Inc.: What was the first film that changed your life?
Reid Davenport: I'm not sure that any one film changed my life. But there are two particular ones that stand out. I vividly remember watching My Left Foot. It was one of the first times I had seen someone - in this case a character - with cerebral palsy on the big screen. It was also one of the only times I remember laughing and crying at the same time. I think it was so powerful for me because it transcended the human-interest story I associated - I was about 12 - with disability in the media. It showed Christy Brown as a nuanced and complicated person.
The second film is Let the Fire Burn - for completely different reasons. My undergraduate professor and mentor Jason Osder made it. He was my advisor and confidant on the first film I ever made. When I was a senior, Let the Fire Burn came out and premiered at Tribeca. His humility, thoughtfulness and involvement in my project while directing a popular film is incredible. I thought, 'I want to be that.' I still contest that Let the Fire Burn would be at the top of my list even if I didn't know Jason because of its challenging ambiguity. I definitely tried to emulate his style in my latest film, RAMPED UP.
Tell me more about Through My Lens. How did the idea come about?
One of my best friends Daniel [Lee], who I've known since I was eight, called me up last year and said, 'I want to help you with spreading awareness and with what you're currently doing.' At that point, I had made a few short films related to disability and was speaking at universities. When we decided to form an organization, we were really struggling with how we were going to stand out. There are so many public speakers out there that we needed to be different. Towards the end of one of our initial meetings, I mentioned that eventually I wanted to give cameras to students with disabilities and encourage them to make films from their perspectives. Daniel immediately recognized that that shouldn't be a long-term goal, but that it was a way to make us stand out now.
Entrepreneurs deal with limitations, like the time they have every day, challenges in their physical abilities, and so on. How have limitations made you stronger?
So everyone has limitations, whether they be physical, socioeconomic or a host of other things. I think that's when, for whatever reason, we discover a way to circumvent a limitation after we've gotten used to confronting it. We have added energy that can manifest itself somewhere else, whether that's creatively or simply having more energy.
We fight so hard as entrepreneurs often to represent something that we feel like is being neglected. Why is it important for people with physical challenges to tell their visual stories?

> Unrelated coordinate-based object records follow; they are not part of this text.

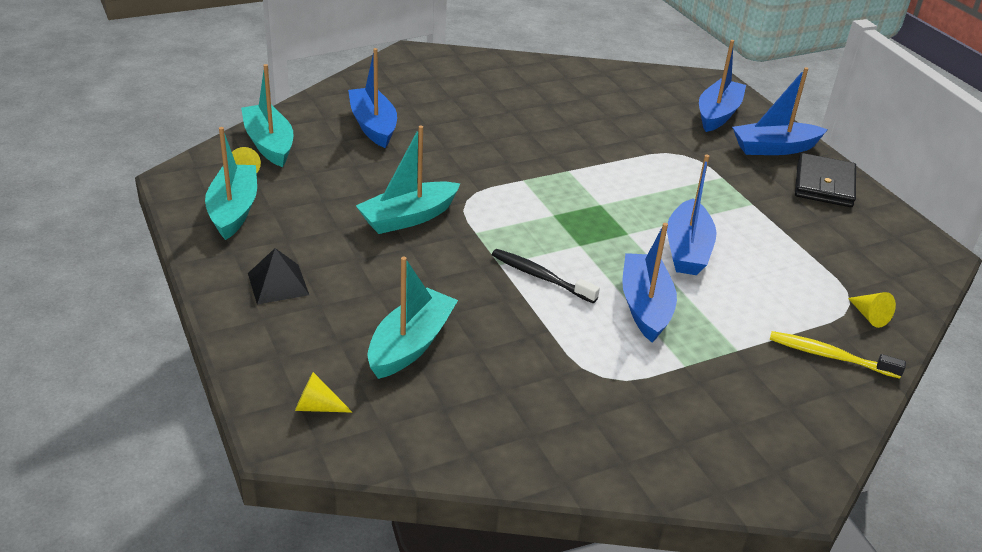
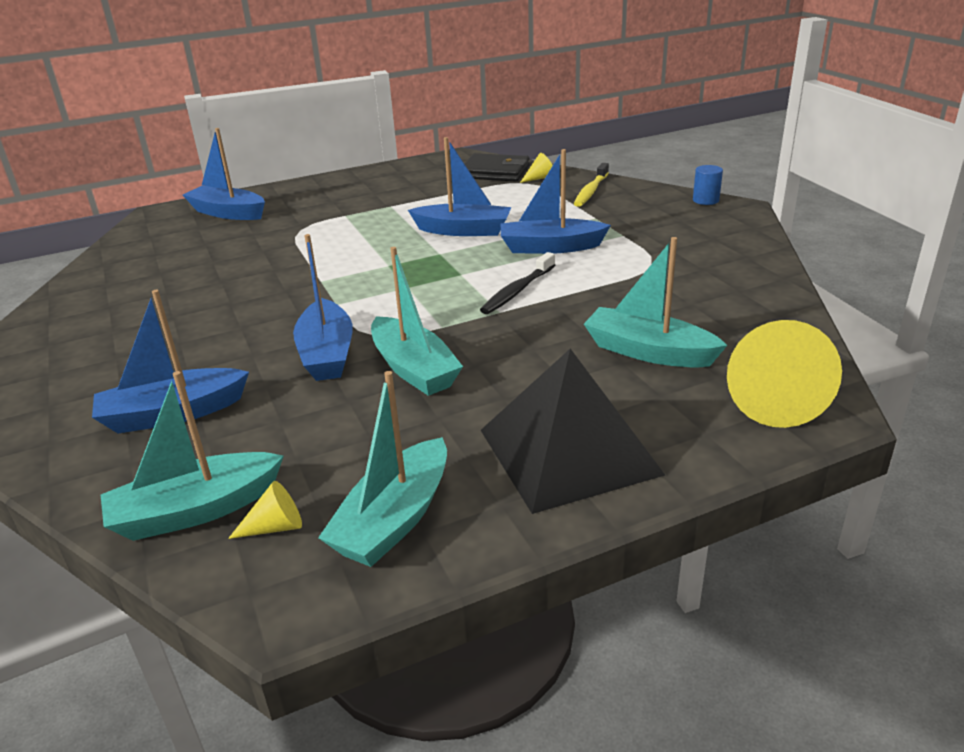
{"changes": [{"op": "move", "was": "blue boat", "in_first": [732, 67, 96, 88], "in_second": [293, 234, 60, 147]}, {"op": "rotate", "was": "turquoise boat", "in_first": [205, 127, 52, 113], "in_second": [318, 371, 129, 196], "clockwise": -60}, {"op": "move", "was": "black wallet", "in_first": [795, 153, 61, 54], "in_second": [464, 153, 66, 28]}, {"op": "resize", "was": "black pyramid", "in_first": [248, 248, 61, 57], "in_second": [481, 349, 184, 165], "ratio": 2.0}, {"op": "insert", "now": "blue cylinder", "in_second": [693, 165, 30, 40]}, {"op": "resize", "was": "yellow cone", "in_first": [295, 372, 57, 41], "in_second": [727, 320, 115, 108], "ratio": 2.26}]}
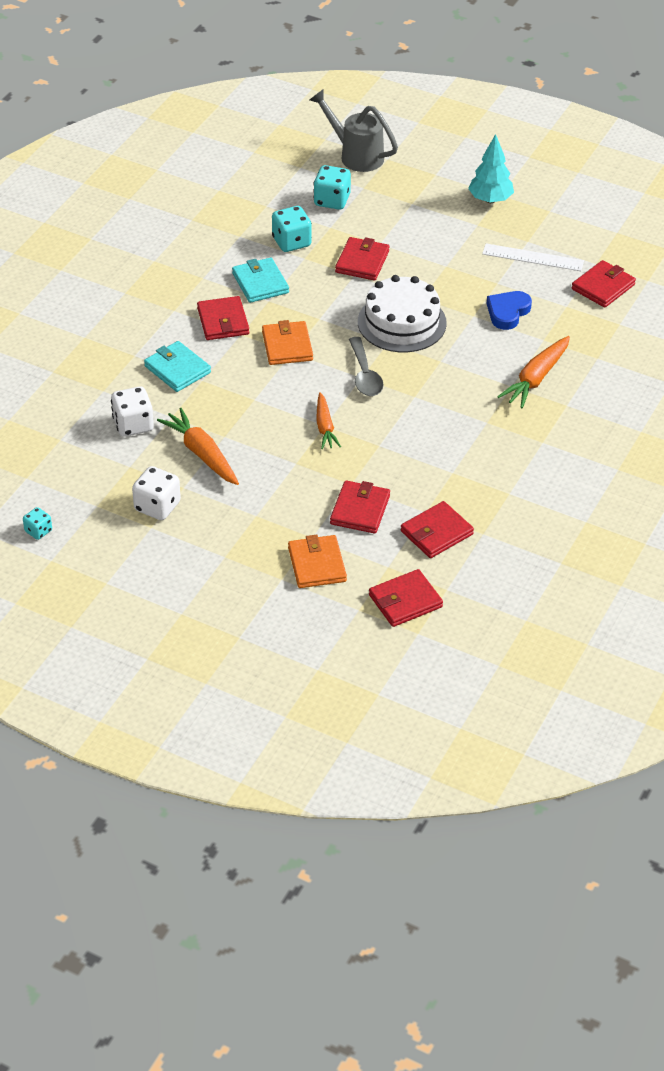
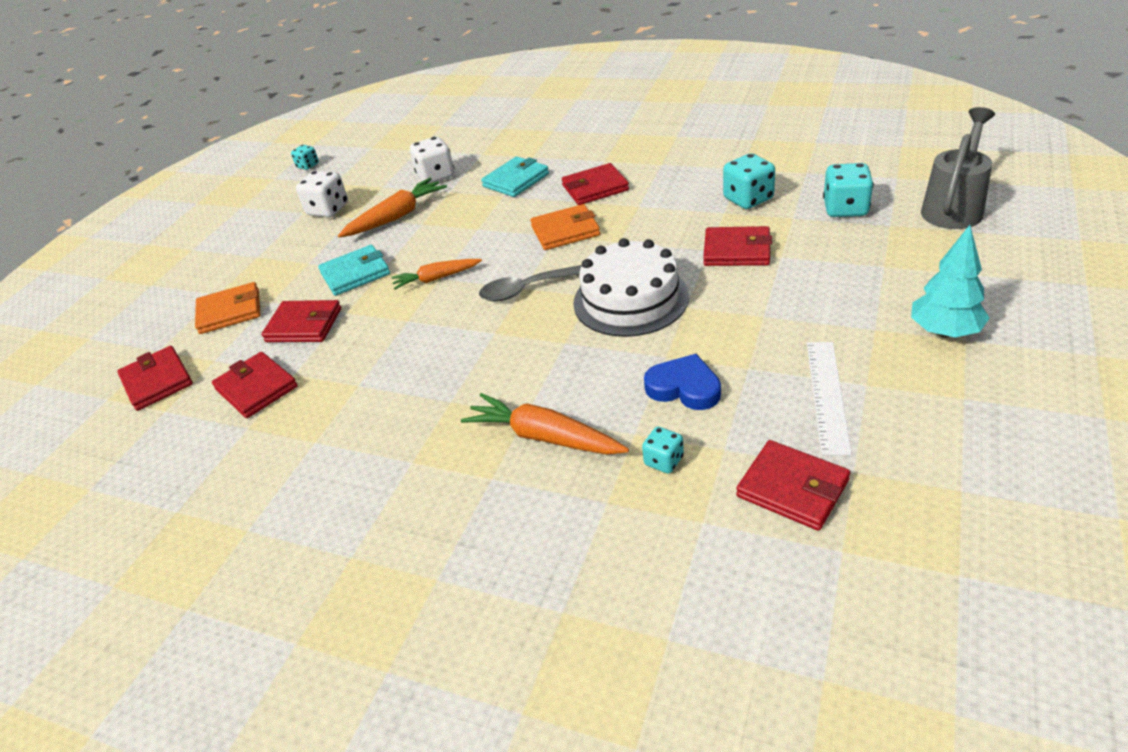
{"changes": [{"op": "move", "was": "turquoise wallet", "in_first": [232, 257, 57, 46], "in_second": [318, 245, 72, 51]}, {"op": "insert", "now": "turquoise dice", "in_second": [642, 427, 42, 47]}]}
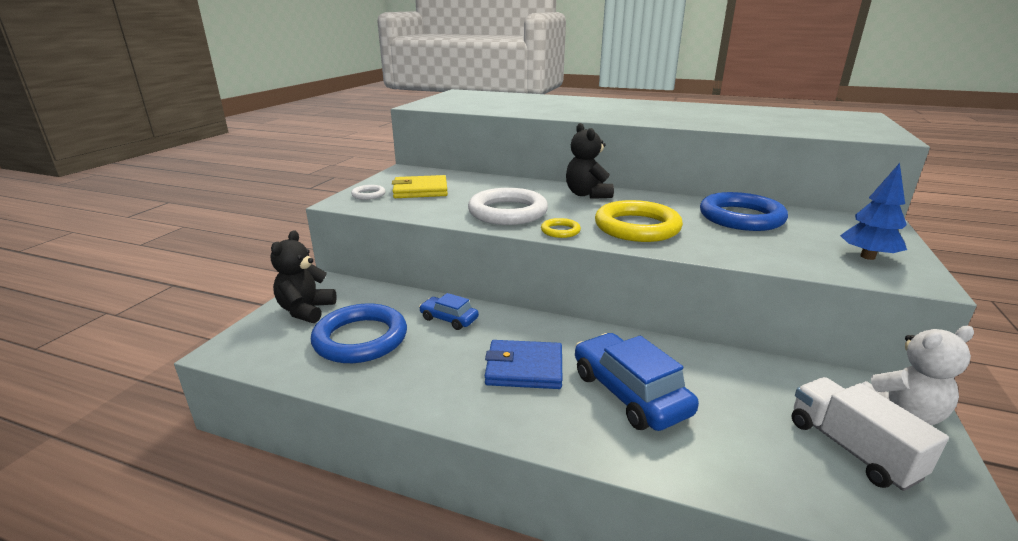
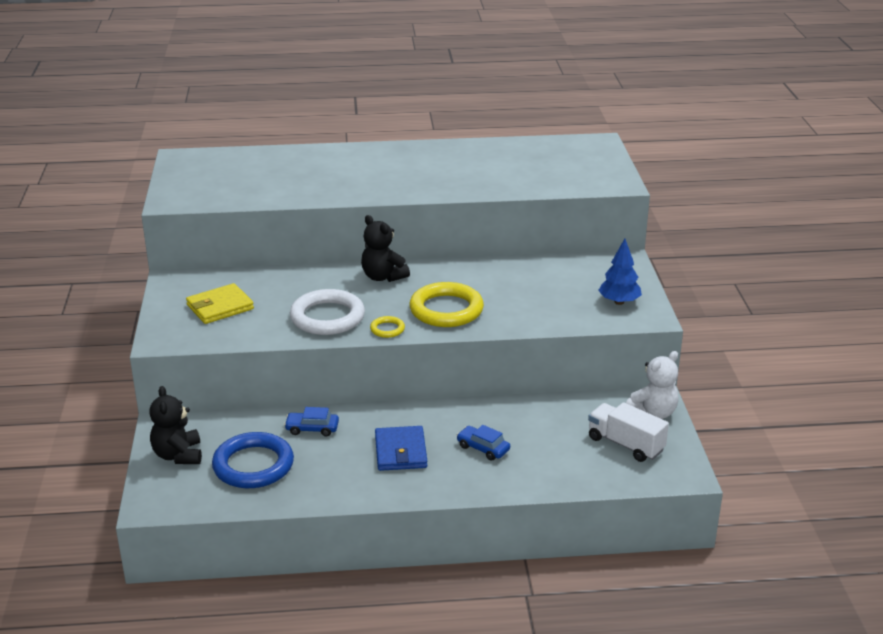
{"changes": [{"op": "rotate", "was": "blue wallet", "in_first": [485, 340, 77, 49], "in_second": [375, 426, 52, 45], "clockwise": -75}, {"op": "resize", "was": "blue car", "in_first": [575, 333, 124, 98], "in_second": [457, 425, 53, 36], "ratio": 0.55}, {"op": "delete", "was": "white ring", "in_first": [351, 185, 34, 15]}, {"op": "delete", "was": "blue ring", "in_first": [700, 192, 88, 39]}]}
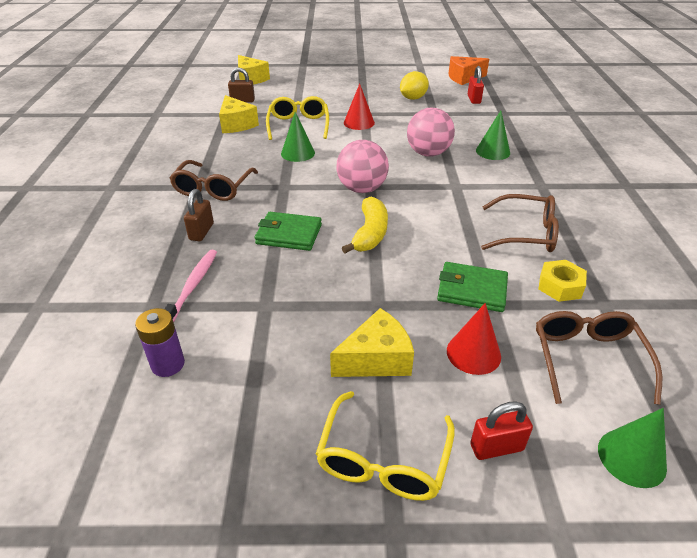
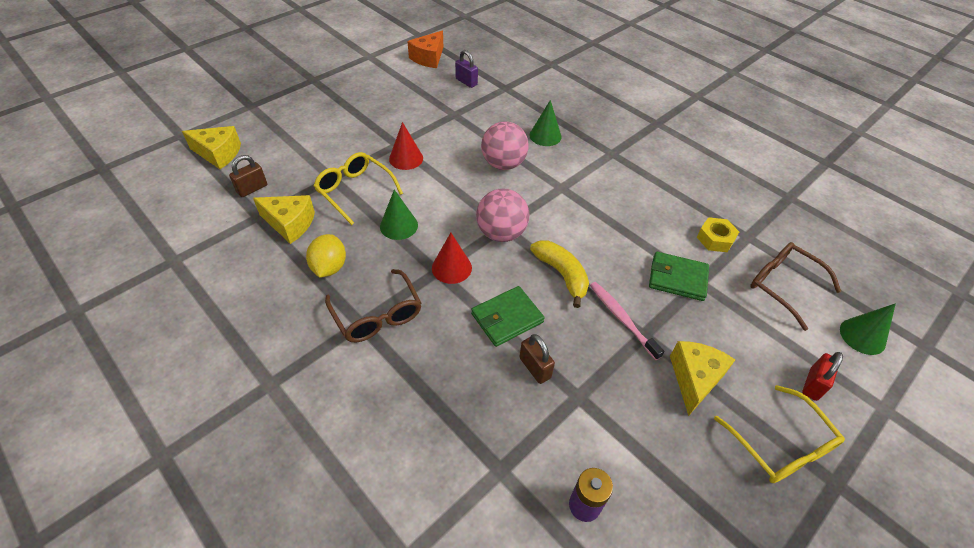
{"changes": [{"op": "move", "was": "yellow lemon", "in_first": [400, 71, 29, 29], "in_second": [306, 234, 40, 44]}, {"op": "move", "was": "red cone", "in_first": [447, 303, 54, 72], "in_second": [432, 233, 40, 51]}, {"op": "recolor", "was": "red padlock", "now": "purple padlock", "in_first": [468, 66, 16, 38], "in_second": [455, 50, 23, 38]}, {"op": "move", "was": "brown padlock", "in_first": [184, 189, 30, 52], "in_second": [519, 334, 36, 50]}, {"op": "move", "was": "pink toothbrush", "in_first": [164, 250, 53, 72], "in_second": [590, 282, 74, 78]}, {"op": "rotate", "was": "green wallet", "in_first": [437, 262, 71, 50], "in_second": [649, 252, 60, 49], "clockwise": 45}, {"op": "delete", "was": "brown glasses", "in_first": [481, 194, 78, 58]}]}
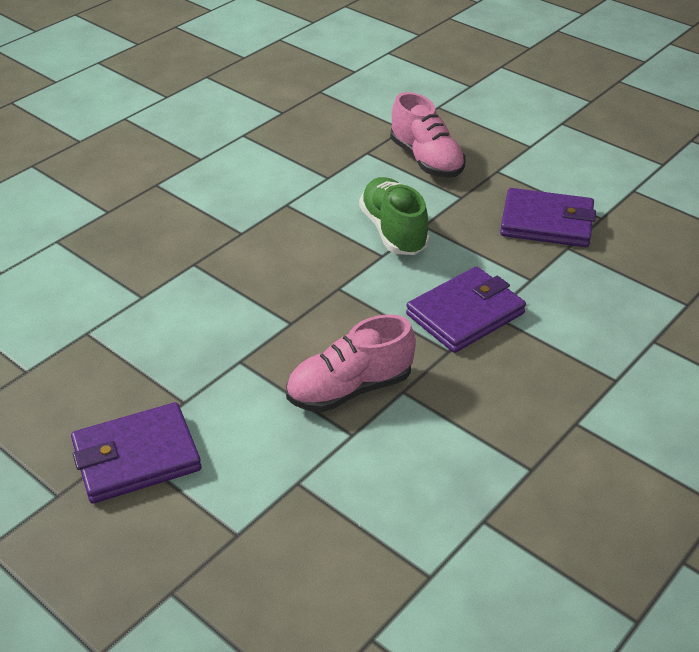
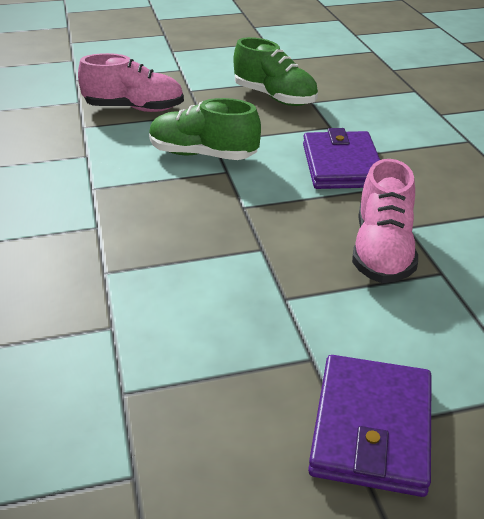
{"changes": [{"op": "replace", "was": "purple wallet", "now": "green shoe", "in_first": [500, 188, 96, 59], "in_second": [234, 37, 84, 69]}]}
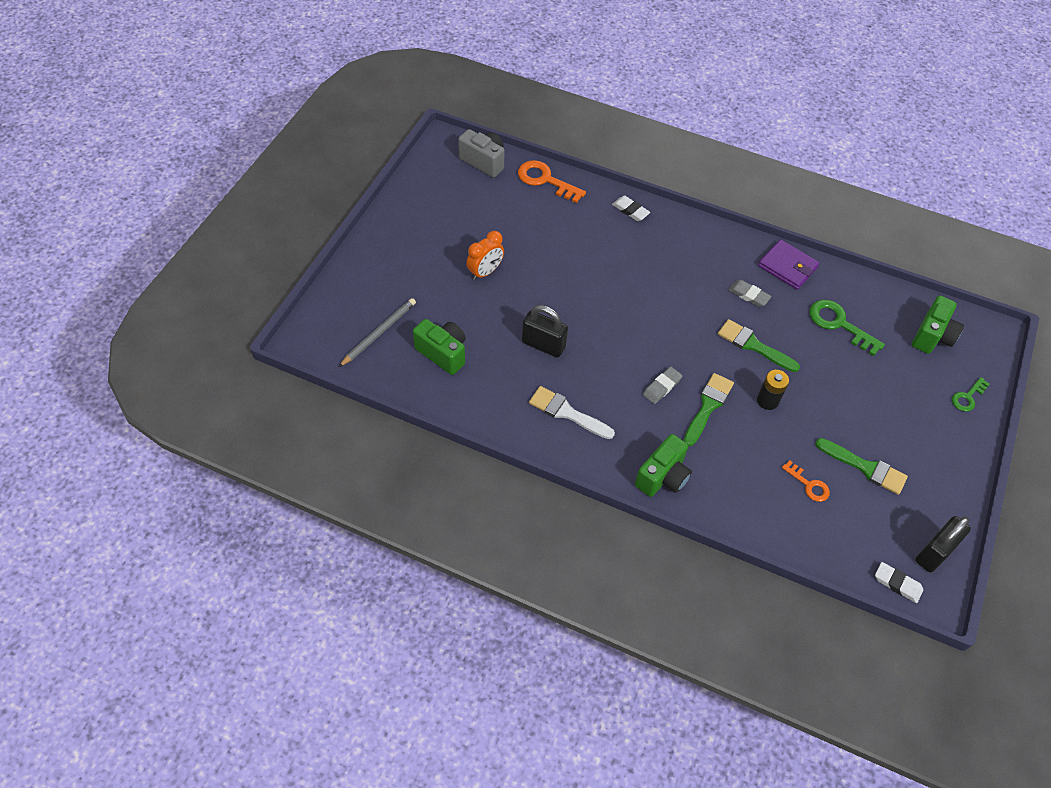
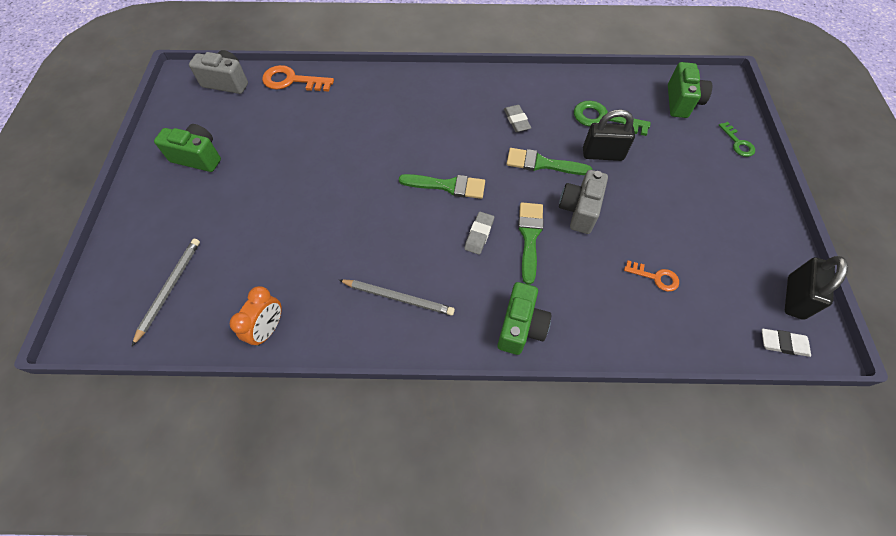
{"changes": [{"op": "move", "was": "green camera", "in_first": [413, 319, 53, 56], "in_second": [154, 124, 67, 48]}, {"op": "move", "was": "orange clock", "in_first": [466, 231, 38, 49], "in_second": [230, 286, 52, 60]}, {"op": "replace", "was": "white brush", "now": "grey pencil", "in_first": [529, 386, 86, 53], "in_second": [339, 279, 116, 37]}, {"op": "move", "was": "green brush", "in_first": [815, 438, 93, 57], "in_second": [399, 174, 86, 25]}, {"op": "rotate", "was": "grey eraser", "in_first": [729, 280, 42, 27], "in_second": [504, 105, 27, 27], "clockwise": 60}, {"op": "replace", "was": "black battery", "now": "grey camera", "in_first": [757, 370, 32, 40], "in_second": [559, 170, 49, 64]}, {"op": "move", "was": "black padlock", "in_first": [522, 305, 46, 53], "in_second": [583, 109, 52, 52]}, {"op": "rotate", "was": "green key", "in_first": [952, 377, 38, 35], "in_second": [718, 122, 37, 35], "clockwise": -45}, {"op": "delete", "was": "white eraser", "in_first": [612, 196, 38, 25]}, {"op": "delete", "was": "purple wallet", "in_first": [758, 239, 61, 51]}]}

I think this is a two-fold answer. The first is that the media has gotten disability wrong and they show no signs of changing their ways. From books to shows to movies to news, disability is shown within the context of the taboo. People with disabilities are inspirational or passive or one-dimensional (or even portrayed as villains, which was a prevalent trope just decades ago and still relevant).
So who better to change the narrative than people with disabilities themselves? And with the proliferation of social media and camera phones comes the opportunity to take back the narrative. The second part of the answer lies within the medium of film itself, which relies on sight and sound. Both of these senses, even for me, are affected by disability (I move involuntarily). Impressing our senses on our work by holding the camera or not using audio or visuals can also impress what it's like to physically be us on audiences.
How do you manage the business partnership with Daniel Lee? How do your experiences complement each other?
The short answer is Daniel is the money-person and I am the content-person. Having said that, we are fully involved in each other's respective roles.
What is the biggest misnomer mainstream culture has about physically-challenged people like yourself?
That's easy! Our biggest difference is not my impairment versus your (in the general sense) lack thereof, but your preconceived notions about me. My impairment becomes a disability when those preconceived notions affect your behavior towards me.